Vitamin D gehört zu einer Gruppe von Fett löslichen Secosteroiden, die unter anderem die Absortion von  Kalzium, Eisen, Magnesion, Phosphat und Zink steigern.

Nur sehr wenige Lebensmittel enthalten Vitamin D. Normalerweise ist die Synthese von Vitamin D (speziell Cholecalciferol) in der Haut die wichtigste natürliche Quelle des Vitamins. Die dermale Synthese von Vitamin D aus Cholesterin ist abhängig von Sonneneinstrahlung (speziell UVB Strahlung). [Quelle: Wikipedia, 2016]

Vitamin D ist ein Steroidhormon, das u.a. für die Verbesserung der Darmabsorption von Kalzium und die Regulierung seiner Homöostase verantwortlich ist. Die beiden üblichen Formen von Vitamin D sind Vitamin D2 und Vitamin D3. Vitamin D3 wird natürlich in der menschlichen Haut durch die Exposition gegenüber ultraviolettem Licht produziert. Vitamin D2 wird hauptsächlich aus Lebensmitteln gewonnen. Vitamin D wird in die Leber transportiert, wo es zu 25 -Hydroxy-Vitamin D metabolisiert wird. In der Medizin wird ein 25 -Hydroxy-Vitamin-D-Bluttest verwendet, um die Vitamin-D-Konzentration im Körper zu bestimmen. Die Blutkonzentration von 25 -Hydroxy Vitamin D gilt als der beste Indikator für den Vitamin D-Status.

Vitamin D-Mangel wird inzwischen als globale Epidemie erkannt. Nahezu jede Zelle in unserem Körper hat Rezeptoren für Vitamin D, was bedeutet, dass sie alle "ausreichend" Vitamin D für ihr Funktionieren benötigen. Die Gesundheitsrisiken im Zusammenhang mit Vitamin D-Mangel sind weitaus schwerer als bisher angenommen. Vitamin-D-Mangel wurde mit verschiedenen schweren Krankheiten verknüpft: Osteoporose, Osteomalazie, Multiple Sklerose, Herz-Kreislauf-Erkrankungen, Schwangerschaftskomplikationen, Diabetes, Depression, Schlaganfälle, Autoimmunerkrankungen, Grippe, verschiedene Krebserkrankungen, Krankheiten, Alzheimer, Fettleibigkeit und höhere Sterblichkeit.

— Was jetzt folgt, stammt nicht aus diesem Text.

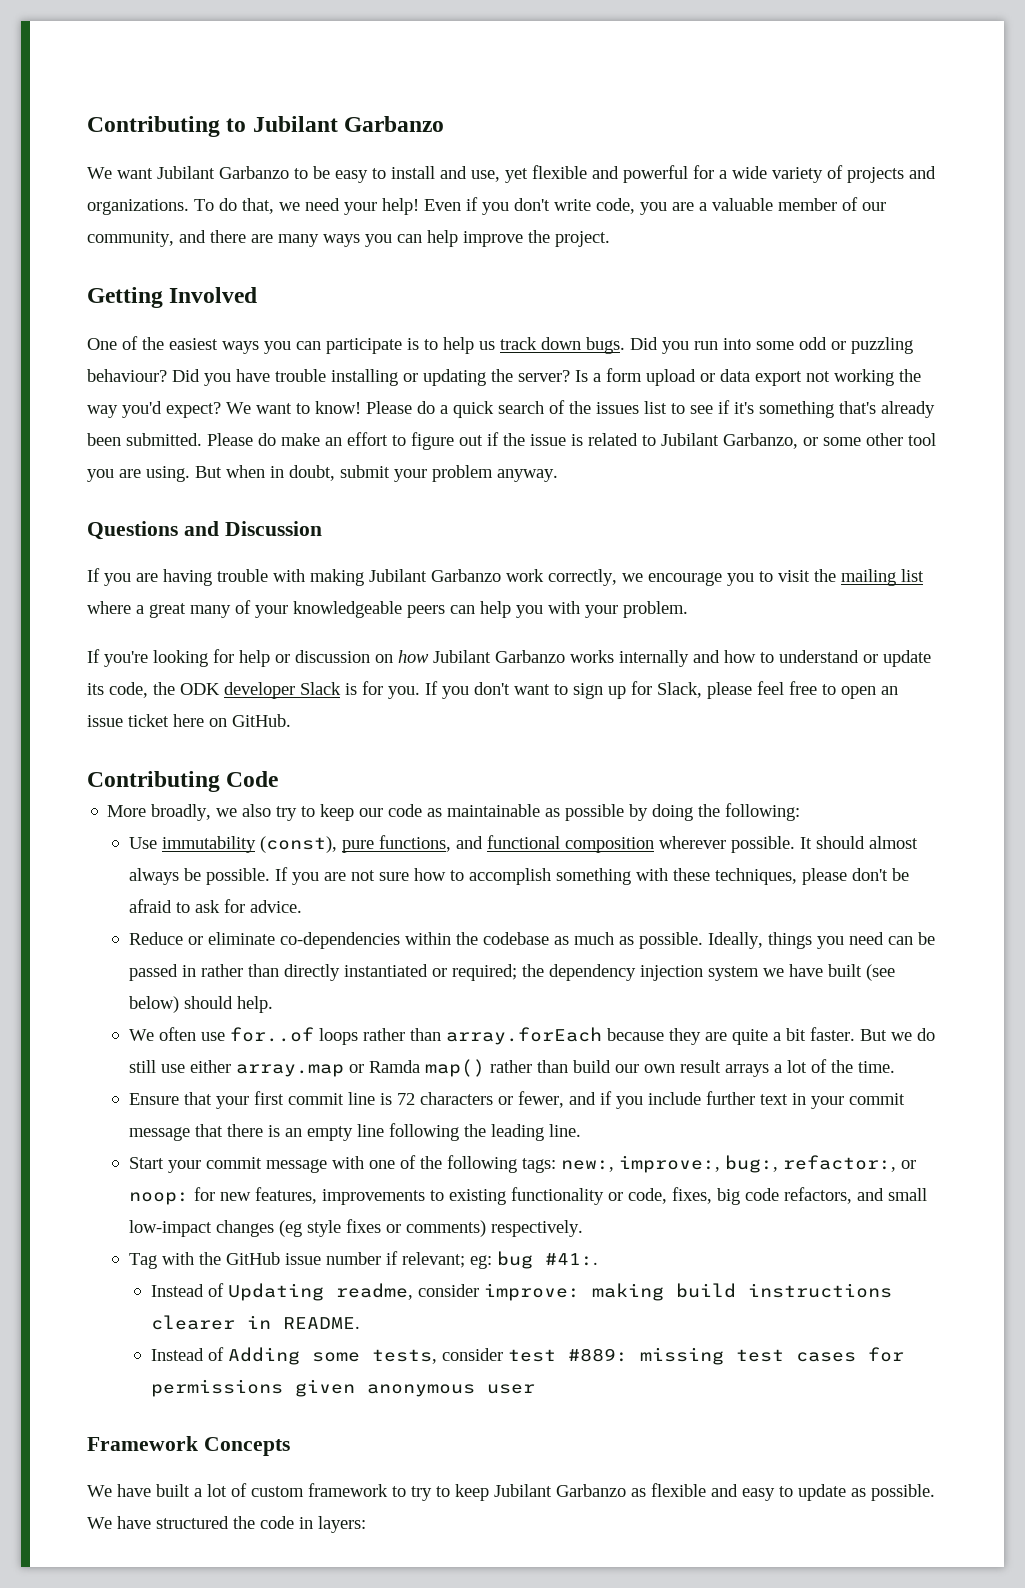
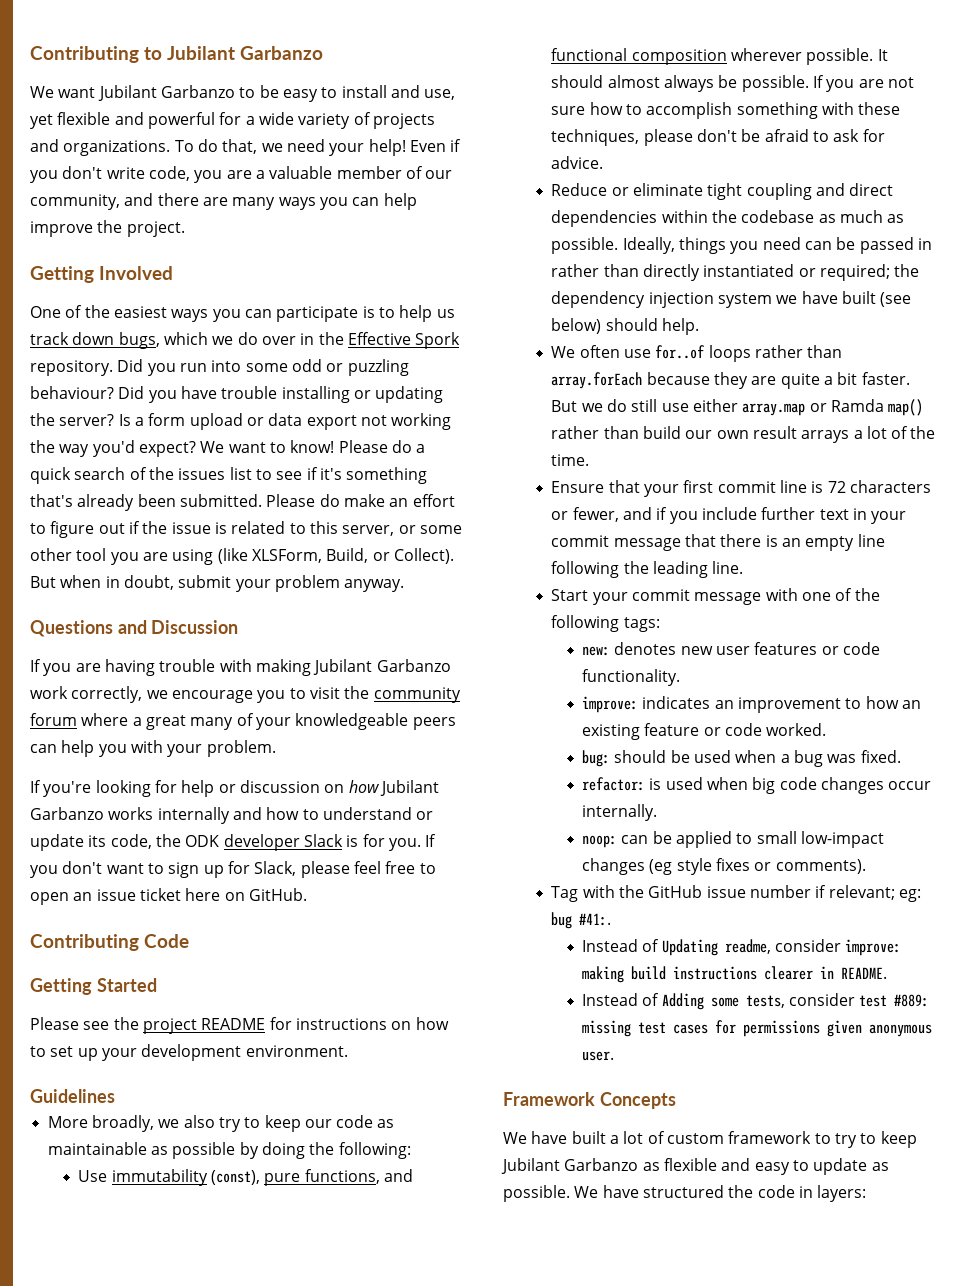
[586,337,625,354] bugs. -> [118,332,461,349] [30,360,113,376] bugs, which we do over in the Effective Spork repository.
[661,433,798,449] Jubilant Garbanzo, -> [309,521,395,536] this server,
[146,466,190,482] using. -> [172,548,454,565] using (like XLSForm, Build, or Collect).
[841,569,924,586] mailing list -> [373,687,461,703] [30,713,77,726] community forum
(279, 779) none -> [30,978,157,995] [30,1017,449,1034] [30,1044,348,1061] [30,1089,115,1103] // Getting Started // Please see the project README for instructions on how to set up your development environment. // Guidelines
[280,932,401,949] co-dependencies -> [707,183,894,200] [551,210,658,227] tight coupling and direct dependencies
[561,1155,917,1173] [129,1187,885,1205] new:, improve:, bug:, refactor:, or noop: for new features, improvements to existing functionality or code, fixes, big code refactors, and -> [581,642,880,656] [581,669,680,686] [581,696,921,713] [581,723,827,740] [581,750,901,767] [581,777,932,794] [581,804,657,821] [581,831,753,848] // new: denotes new user features or code functionality. // improve: indicates an improvement to how an existing feature or code worked. // bug: should be used when a bug was fixed. // refactor: is used when big code changes occur internally. // noop: can be applied to
[406,1220,584,1237] comments) respectively. -> [775,859,866,874] comments).
[486,1384,535,1394] user -> [581,1051,614,1061] user.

Daher wird inzwischen die  (25-0 H) Vitamin Bestimmung als "Medizinisch sinnvoller Screening Test" angesehen, da optimierte Vitamin-D-Spiegel nicht nur zur Verbesserung der Knochengesundheit, sondern insbesondere auch der Verbesserung der allgemeinen Gesundheit und des Wohlbefindens dienen.

Unterschiedliche Richtlinien für die Beurteilung des Vitamin D-Status wurden von verschiedenen Gesundheitsorganisationen verffentlicht; Aber eine gemeinsame Empfehlung muss noch abgestimmt werden.